Art. 668 of the NCC provides for the period of prescription for the acquisition of an easement of
light and view which shall be counted:

(1) From the time of the opening of the window, if it is through a party wall; or

(2) From the time of the formal prohibition upon the proprietor of the adjoining land or
tenement, if the window is through a wall on the dominant estate.

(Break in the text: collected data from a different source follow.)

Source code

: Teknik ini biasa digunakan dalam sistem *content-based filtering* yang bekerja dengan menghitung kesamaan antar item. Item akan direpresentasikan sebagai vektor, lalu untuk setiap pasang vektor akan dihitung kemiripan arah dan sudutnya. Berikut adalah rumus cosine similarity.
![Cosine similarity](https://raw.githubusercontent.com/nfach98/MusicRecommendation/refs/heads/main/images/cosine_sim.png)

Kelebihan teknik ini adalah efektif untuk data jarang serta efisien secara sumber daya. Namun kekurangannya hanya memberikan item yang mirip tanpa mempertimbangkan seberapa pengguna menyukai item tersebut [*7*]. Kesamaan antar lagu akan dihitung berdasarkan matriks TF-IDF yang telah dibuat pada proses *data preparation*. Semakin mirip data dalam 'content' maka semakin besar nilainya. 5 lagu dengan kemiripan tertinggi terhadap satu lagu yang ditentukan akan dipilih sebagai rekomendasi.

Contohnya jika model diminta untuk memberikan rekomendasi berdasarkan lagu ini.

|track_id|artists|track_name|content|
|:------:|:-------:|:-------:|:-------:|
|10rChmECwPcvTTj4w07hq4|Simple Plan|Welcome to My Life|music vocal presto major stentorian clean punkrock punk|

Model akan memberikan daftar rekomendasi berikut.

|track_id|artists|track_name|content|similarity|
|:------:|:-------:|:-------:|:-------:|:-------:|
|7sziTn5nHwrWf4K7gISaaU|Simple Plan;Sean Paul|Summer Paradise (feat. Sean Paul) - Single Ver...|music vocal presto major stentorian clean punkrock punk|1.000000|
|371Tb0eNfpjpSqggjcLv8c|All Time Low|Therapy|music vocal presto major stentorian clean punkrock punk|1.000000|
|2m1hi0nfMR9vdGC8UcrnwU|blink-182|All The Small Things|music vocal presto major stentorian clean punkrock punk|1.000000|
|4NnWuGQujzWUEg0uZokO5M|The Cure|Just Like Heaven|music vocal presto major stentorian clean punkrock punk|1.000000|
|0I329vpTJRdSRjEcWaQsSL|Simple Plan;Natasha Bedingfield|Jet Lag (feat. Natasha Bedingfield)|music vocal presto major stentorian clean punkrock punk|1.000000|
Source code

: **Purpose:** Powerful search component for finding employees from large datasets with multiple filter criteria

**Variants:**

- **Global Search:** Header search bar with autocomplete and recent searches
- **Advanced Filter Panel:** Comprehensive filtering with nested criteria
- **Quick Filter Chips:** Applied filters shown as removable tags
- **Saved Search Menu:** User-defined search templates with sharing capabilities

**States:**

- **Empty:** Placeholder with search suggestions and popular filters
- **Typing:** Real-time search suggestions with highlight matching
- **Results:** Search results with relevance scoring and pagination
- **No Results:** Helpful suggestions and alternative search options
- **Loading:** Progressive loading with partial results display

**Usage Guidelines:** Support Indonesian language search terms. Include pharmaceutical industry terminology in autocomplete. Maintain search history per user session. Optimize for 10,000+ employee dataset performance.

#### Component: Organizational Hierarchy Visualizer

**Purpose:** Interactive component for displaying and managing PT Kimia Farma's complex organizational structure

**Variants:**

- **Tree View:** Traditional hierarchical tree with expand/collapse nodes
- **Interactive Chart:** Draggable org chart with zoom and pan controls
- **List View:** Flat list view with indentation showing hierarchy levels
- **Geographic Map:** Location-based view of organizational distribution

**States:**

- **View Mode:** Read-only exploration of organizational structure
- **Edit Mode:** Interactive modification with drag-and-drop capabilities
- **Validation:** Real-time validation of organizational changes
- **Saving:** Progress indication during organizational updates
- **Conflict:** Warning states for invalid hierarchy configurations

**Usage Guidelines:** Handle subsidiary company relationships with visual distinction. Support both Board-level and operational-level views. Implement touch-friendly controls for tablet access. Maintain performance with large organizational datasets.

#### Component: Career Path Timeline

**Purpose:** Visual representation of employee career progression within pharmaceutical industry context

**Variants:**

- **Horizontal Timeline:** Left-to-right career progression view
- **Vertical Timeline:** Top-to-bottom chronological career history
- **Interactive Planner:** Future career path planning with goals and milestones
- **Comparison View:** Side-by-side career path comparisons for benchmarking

In the present case, there was no formal prohibition evident as required by law. This
should have been done by means of an instrument acknowledged before a notary public.
Romeo should have prohibited Fred from obstructing his light and view, but he did not.
Additionally, Romeo did not adhere to the legal requirement that there should be a
distance of at least two meters between the windows and Fred’s lot, since the view is
direct. Non-observance of this distance does not give rise to prescription.
b. The action of Fred against Romeo for the closure of the windows will not prosper.
Under the NCC, the prescription for the bringing of such action shall be 10 years
At present, because more than 10 years has already elapsed from the time of the opening of the
windows of Romeo, Fred’s right of action for its closure has already prescribed.
c. No, the failure of such action is not tantamount to saying that Romeo has already acquired an
easement of light and view. The New Civil Code supports the fact that no one can prevent Fred
from obstructing Romeo’s light and view by constructing a building on his lot or by raising a
wall thereon contiguous to the windows of A.